Exercise data
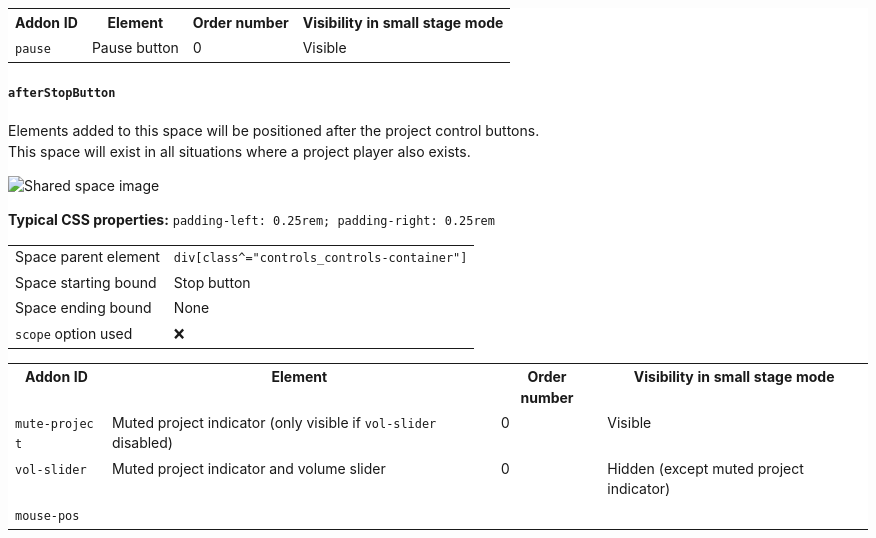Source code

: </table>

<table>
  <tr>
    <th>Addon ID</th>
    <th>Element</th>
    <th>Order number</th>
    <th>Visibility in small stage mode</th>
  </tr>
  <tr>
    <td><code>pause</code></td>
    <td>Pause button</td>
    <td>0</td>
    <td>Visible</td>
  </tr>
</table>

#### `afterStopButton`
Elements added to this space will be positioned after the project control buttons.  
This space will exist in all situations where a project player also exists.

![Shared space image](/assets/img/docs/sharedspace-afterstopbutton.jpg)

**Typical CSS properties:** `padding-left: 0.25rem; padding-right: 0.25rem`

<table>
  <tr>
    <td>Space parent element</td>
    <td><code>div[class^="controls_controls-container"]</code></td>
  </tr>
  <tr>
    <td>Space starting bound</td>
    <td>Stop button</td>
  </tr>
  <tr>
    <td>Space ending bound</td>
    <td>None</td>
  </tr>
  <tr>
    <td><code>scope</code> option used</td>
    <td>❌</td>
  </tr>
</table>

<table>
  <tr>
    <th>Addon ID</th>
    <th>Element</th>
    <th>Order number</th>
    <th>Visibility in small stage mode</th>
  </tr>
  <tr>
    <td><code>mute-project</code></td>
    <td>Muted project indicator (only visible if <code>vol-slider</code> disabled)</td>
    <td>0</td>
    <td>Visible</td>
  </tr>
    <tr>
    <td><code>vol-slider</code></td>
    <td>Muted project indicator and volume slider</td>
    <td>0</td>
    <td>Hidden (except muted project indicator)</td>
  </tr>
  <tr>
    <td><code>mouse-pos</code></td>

---

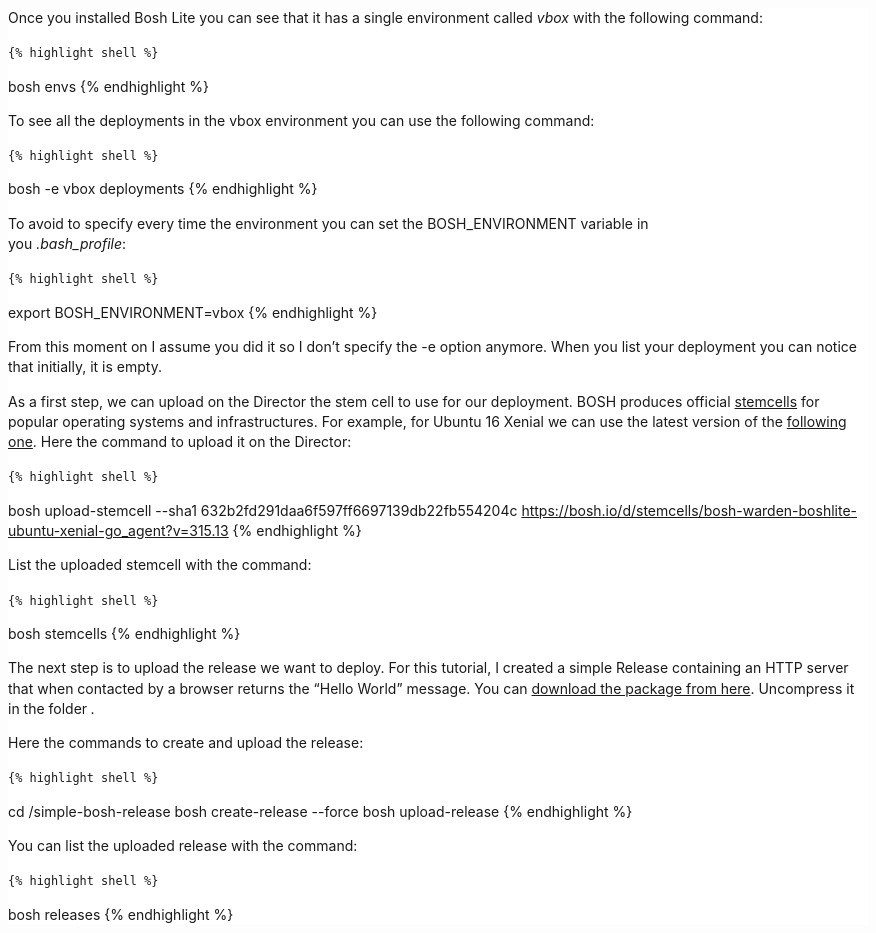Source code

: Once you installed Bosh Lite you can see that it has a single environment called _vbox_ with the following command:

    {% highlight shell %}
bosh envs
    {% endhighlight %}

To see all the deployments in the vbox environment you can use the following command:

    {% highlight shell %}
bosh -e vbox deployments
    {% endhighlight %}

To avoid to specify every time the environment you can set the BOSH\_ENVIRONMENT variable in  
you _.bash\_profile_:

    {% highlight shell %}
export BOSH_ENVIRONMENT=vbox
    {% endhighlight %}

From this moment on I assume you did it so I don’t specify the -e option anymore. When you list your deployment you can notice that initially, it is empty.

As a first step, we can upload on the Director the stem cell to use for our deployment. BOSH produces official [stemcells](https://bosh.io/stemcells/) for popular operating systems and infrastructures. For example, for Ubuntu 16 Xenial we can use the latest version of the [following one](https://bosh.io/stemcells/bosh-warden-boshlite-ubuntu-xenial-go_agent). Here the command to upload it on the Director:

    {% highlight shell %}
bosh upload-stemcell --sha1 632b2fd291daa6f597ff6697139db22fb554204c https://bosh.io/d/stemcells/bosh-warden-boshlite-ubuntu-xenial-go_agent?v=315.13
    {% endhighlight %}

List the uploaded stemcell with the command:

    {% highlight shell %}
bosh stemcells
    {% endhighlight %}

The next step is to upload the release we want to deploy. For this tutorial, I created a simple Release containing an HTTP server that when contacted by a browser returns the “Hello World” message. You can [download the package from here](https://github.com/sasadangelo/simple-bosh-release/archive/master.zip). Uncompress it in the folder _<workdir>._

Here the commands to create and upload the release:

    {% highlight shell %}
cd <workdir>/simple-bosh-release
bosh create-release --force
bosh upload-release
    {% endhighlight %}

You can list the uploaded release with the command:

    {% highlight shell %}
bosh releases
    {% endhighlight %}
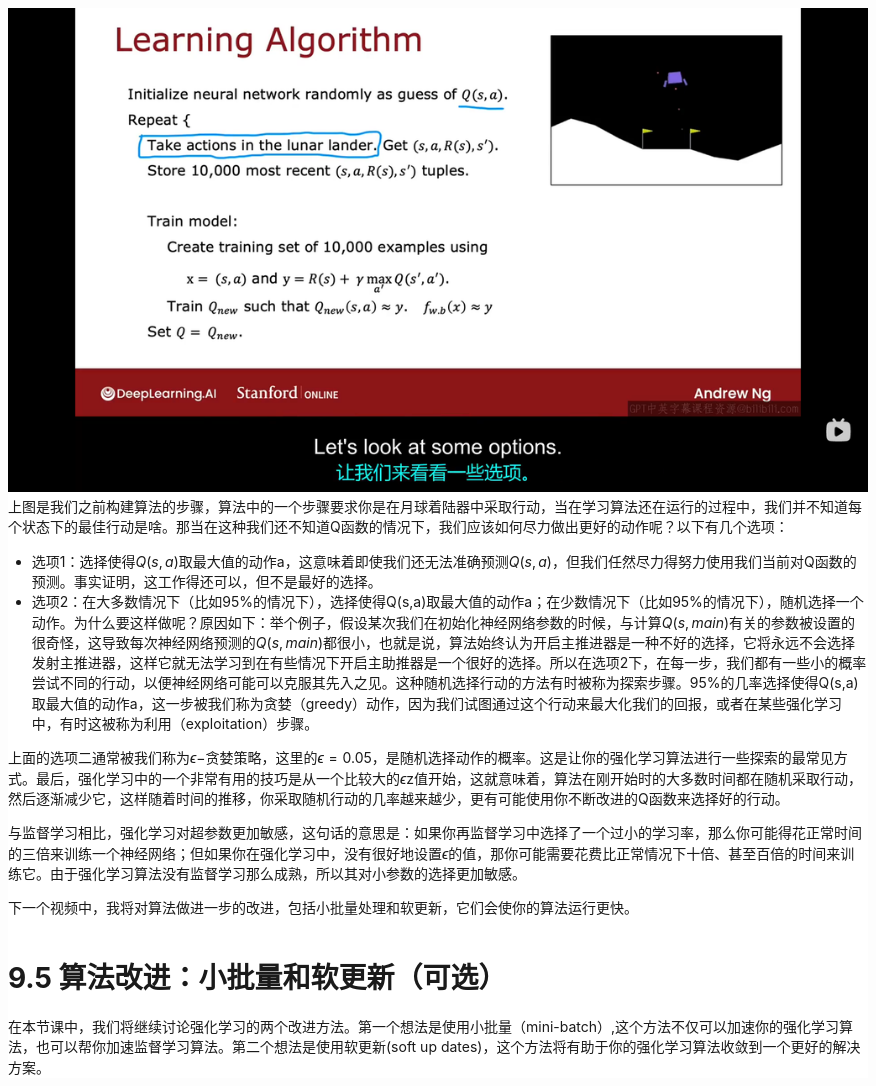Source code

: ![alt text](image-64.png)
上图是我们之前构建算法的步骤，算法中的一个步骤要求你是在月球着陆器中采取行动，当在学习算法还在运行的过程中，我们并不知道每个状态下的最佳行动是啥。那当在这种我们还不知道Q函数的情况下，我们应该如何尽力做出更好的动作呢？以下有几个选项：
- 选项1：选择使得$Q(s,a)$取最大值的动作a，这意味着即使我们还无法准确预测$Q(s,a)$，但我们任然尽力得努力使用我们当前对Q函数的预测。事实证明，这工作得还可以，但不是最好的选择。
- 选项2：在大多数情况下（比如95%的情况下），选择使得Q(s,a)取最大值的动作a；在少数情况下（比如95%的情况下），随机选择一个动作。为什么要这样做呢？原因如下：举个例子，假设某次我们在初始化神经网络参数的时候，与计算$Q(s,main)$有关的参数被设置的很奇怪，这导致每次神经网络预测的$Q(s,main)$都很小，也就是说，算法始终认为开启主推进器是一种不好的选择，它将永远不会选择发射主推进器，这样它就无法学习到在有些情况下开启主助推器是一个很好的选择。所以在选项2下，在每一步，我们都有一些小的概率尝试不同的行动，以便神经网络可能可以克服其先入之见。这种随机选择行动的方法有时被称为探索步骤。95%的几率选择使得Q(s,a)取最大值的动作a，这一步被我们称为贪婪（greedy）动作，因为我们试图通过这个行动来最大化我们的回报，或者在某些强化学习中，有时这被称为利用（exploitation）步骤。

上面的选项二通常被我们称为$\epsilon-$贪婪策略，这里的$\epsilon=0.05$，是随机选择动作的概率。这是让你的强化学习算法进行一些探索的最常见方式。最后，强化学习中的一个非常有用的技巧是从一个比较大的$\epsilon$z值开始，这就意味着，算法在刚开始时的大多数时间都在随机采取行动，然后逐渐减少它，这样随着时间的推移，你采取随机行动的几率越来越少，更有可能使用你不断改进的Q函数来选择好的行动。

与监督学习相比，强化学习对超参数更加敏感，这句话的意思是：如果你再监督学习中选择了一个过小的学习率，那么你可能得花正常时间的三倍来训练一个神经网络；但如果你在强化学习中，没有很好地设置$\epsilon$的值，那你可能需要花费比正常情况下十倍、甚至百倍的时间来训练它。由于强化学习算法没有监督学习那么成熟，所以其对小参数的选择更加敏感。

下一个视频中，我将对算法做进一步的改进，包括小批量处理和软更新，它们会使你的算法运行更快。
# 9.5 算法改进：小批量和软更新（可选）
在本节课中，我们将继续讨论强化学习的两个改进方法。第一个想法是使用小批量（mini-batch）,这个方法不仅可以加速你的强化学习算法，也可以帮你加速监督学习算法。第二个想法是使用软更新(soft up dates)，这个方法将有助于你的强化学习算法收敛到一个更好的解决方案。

Work to be completed
All that is needed is the number of lines in the material containing the string "option".

Exercise output
2